Africans Resist Obama's Illegal War Against Libya
July 9 (EIRNS)The destabilizing effects of the U.S./NATO war against Libya are causing African nations to speak out against it, and resist U.S. efforts to get dragged into it. The government of Kenya is being particularly defiant, despite U.S. pressure to break its links with the Libyan regime. Acting Foreign Minister George Saitoti yesterday accused the Western powers of using "violence against civilians" in Libya and announced that the Nairobi government would not freeze Libyan assets in Kenya. "Kenya has not acceded to pressure by third parties to sever diplomatic ties with Libya," he said and added that such calls were "contrary to Kenya's position of the best way" out of the Libyan crisis, and contrary to recent African Union resolutions calling for a negotiated settlement. According to Kenyan media, Libya has vast economic assets in Kenya, including a luxury hotel and an oil-marketing firm with more than 100 gasoline stations, making Kenya a target of Western efforts to isolate Libya.
Meanwhile, on the other side of the continent, concerns are being raised about arms trafficking out of Libya that is benefitting the terrorist group al-Qaeda in the Islamic Maghreb (AQIM), which is said to be responsible for a string of kidnappings and ambushes across the Sahel region. Last month, reported VOA yesterday, security forces in Niger recovered detonators, more than 600 kg of semtex explosives and $90,000 in cash, after a shootout with suspected terrorists. The Niger government said that the arms came from Libya and were destined for AQIM. In addition to Niger, Mali and Mauritania have expressed concern that insurgents in Libya are selling arms they capture from the Libyan government to the AQIM.
Algerian forces are increasing their presence along Algeria's 900-km border with Libya. According to Reuters, officials in Algiers are voicing concerns about the arms and explosives coming into the country from Libya, which are being looted from Libyan army depots.

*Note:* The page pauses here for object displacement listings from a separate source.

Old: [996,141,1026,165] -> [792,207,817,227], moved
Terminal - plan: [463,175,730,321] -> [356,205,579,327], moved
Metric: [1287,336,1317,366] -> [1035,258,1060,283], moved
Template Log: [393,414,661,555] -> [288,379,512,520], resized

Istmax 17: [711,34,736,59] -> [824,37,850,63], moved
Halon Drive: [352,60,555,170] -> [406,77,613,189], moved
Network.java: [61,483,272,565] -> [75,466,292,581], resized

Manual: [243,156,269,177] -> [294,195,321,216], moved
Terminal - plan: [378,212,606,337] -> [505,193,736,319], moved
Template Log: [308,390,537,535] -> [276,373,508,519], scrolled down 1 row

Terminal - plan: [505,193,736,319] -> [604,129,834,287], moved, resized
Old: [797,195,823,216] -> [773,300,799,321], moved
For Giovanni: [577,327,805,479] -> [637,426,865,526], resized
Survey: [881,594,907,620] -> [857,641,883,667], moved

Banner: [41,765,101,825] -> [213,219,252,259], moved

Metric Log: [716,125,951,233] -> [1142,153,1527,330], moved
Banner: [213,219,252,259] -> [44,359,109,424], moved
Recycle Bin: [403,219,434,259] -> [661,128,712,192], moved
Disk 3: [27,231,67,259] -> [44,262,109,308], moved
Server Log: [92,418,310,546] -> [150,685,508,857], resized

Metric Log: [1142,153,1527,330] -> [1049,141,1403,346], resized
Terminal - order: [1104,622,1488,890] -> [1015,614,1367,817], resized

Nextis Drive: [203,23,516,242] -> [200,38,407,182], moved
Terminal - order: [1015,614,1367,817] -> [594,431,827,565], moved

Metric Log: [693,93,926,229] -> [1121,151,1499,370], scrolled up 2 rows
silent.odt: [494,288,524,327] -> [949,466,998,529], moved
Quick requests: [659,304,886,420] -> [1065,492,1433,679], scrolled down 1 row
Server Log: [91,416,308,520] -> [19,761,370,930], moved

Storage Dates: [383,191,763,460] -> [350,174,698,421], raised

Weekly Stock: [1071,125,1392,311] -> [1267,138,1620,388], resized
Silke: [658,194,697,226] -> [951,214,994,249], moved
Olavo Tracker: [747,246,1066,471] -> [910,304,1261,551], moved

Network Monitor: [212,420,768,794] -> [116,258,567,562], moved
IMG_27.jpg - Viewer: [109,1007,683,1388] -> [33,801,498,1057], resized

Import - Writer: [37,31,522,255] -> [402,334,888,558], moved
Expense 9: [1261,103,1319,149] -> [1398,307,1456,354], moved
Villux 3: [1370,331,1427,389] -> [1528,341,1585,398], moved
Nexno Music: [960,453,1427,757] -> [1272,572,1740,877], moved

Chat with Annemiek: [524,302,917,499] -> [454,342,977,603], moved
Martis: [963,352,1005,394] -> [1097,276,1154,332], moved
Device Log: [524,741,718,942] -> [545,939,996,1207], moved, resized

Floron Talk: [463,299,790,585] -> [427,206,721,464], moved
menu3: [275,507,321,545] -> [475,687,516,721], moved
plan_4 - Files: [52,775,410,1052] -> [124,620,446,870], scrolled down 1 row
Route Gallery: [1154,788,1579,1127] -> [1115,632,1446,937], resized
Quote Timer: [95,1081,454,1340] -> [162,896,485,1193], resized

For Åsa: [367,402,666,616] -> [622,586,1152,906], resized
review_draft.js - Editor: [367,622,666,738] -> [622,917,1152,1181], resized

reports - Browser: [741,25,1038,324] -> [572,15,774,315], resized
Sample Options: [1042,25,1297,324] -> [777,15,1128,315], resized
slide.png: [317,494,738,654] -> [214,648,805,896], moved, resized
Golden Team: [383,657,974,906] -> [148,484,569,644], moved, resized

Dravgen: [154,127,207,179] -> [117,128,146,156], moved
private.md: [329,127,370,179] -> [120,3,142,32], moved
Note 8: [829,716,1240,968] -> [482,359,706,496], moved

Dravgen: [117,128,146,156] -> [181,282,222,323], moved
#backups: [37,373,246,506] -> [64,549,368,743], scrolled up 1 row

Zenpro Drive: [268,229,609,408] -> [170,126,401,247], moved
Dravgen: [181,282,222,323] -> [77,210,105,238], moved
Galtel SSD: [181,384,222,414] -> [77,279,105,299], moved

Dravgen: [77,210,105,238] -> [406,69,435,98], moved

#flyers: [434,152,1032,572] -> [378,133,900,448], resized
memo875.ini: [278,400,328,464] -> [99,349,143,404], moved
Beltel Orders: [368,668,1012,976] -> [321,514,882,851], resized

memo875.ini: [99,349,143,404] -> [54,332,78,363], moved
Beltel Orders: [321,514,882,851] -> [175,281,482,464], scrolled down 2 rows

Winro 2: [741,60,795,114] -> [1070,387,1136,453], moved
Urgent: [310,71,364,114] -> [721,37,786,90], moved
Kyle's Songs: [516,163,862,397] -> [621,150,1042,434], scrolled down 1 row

Refugee flows are another destabilizing effect of Obama's war on Libya. Hundreds of thousands of foreign workers have fled back to their own countries, which are hardly able to absorb them into impoverished economies. President Mahamadou Issoufou of Niger said that Niger has lost billions of francs in taxes and trade, as well as remittances from 200,000 Nigerians who were working in Libya. It was reported that more than 1,000 Africans landed on the Italian island of Lampedusa overnight yesterday, bringing the total to more than 11,000 who have landed there trying to escape various wars in North Africa since the beginning of the year. According to the Italian Catholic organization Sant'Egidio, at least 1,820 migrants from North Africa have drowned in efforts to reach Europe.
Africa's IGAD Supports Sudan, Opposes Indictment of Bashir
July 10 (EIRNS)The official communiqué from the 18th extraordinary session of the Intergovernmental Authority on Development (IGAD) meeting on July 4, unequivocally supported the government Sudan against attempts by the West to weaken the Presidency of Omar al-Bashir and the Khartoum government. The IGAD is a seven-country regional development organization in East Africa.
The communiqué stated that IGAD "calls upon the international community to keep its commitment to support the people of Sudan by granting debt relief, removal of Sudan from the list of states sponsors of terrorism, lifting of sanctions and deferral on the ICC [International Criminal Court] indictment in accordance with Article 16 of the Rome Statute."
In addition, the communique "congratulates President Omar al-Bashir and First Vice President Salva Kiir Mayardit for their exemplary leadership, courage, and commitment to peace...."
IGAD is the African institution which shepherded the Comprehensive Peace Agreement in Sudan from 2005 to the end of the post-referendum period, which terminated with the July 9 independence of South Sudan.